Amid reports of looming budget cuts, Hoffman pointed out a glaring double standard in Sequim’s funding model: sports programs are routinely rewarded for high performance, while the arts are perpetually on the chopping block.
She noted that Baros continually takes students to state and national competitions, pointing to a recent trip to Disneyland where the choir placed second and third, as well as superior ratings for the vocal performance teams.
“I implore you guys to really think about where you’re putting your funding because the arts program is really important,” Hoffman told the board, noting that Baros spends countless hours working with students outside of regular school hours.
She then delivered a stark ultimatum on behalf of her daughter: “If there is no choir program at Sequim School District, I will not be enrolled.”
Later in the meeting, Superintendent Regan Nickels casually confirmed the financial anxiety, noting that the administration is still scrambling to close a final $200,000 budget gap before the proposed budget is presented on June 15.

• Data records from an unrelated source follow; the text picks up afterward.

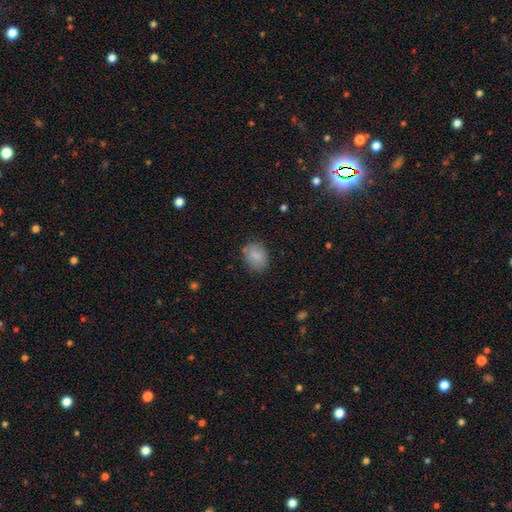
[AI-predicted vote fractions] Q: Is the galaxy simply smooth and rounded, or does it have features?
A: smooth — 84%.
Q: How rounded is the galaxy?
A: in between — 59%.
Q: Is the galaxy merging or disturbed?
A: none — 78%.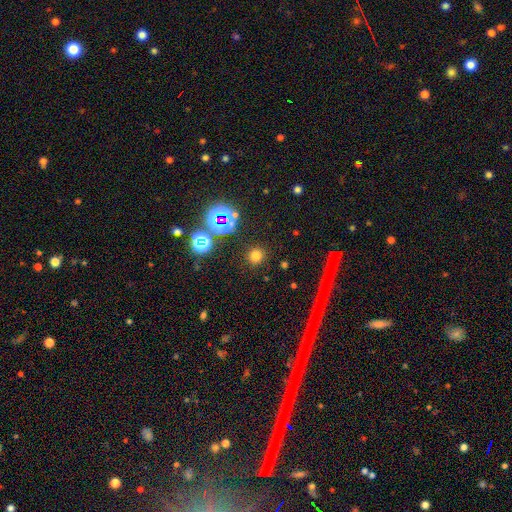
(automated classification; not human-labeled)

For taxpayers, this budget squeeze is infuriating.
This is a district that found the funds to pay out a staggering $1.5 million to settle a retaliation lawsuit generated by its own executives, yet frontline programs that actively enrich students’ lives are left begging for scraps.
A System Pushed to the Brink
The departmental reports delivered later in the meeting further underscored a district leaning heavily on overworked frontline staff to hold its crumbling infrastructure together.
During the annual health services report, retiring district nurse Sonja Bittner revealed the staggering medical load placed on her team.
With over 4,500 office visits and 28 highly invasive nursing services performed daily across the district, Sequim’s medical staff is stretched dangerously thin.
Bittner pointed out that because the district consolidated preschool and K-2 students—including the youngest, most medically fragile children—onto the Greywolf Elementary campus, the district is now categorized by the OESD as a “high acuity” school.
Bittner bluntly informed the board that the district is currently operating at a deficit of nearly 19 registered nursing hours a week, forcing health room assistants and paraeducators to shoulder the immense liability of one-on-one medical care.
This strain is mirrored in the Special Education department.
Director Steven Dahl informed the board Monday that the district officially hit 500 students with Individualized Education Programs—meaning a staggering 20% of the entire Sequim student body now requires special education services.
And in the English Language Learning department, Director Andrea Dietzman highlighted the quiet battles educators fight just to secure basic access for students.
She noted that the district saw a massive influx of newcomers this year—students arriving with little to no English proficiency.
It took an internal push mid-year just to secure a handful of basic translation tablets so these students wouldn’t be left completely stranded in their classrooms.
Despite the lack of institutional resources, Dietzman proudly reported that all of her exiting students scored a 3 on the English Language Arts state assessment—a phenomenal achievement that is a direct testament to the grit of the teaching staff, not the administration.
Behind Closed Doors
How did the board conclude this meeting of financial anxiety and frontline strain?
By retreating into the shadows.
Following the approval of the 2026-2027 board calendar, the directors immediately recessed into 45 minutes of closed-door executive sessions to “review the performance of a public employee.”
While executive sessions are a standard, legal procedure for school boards handling personnel matters, it was a fitting end to the evening.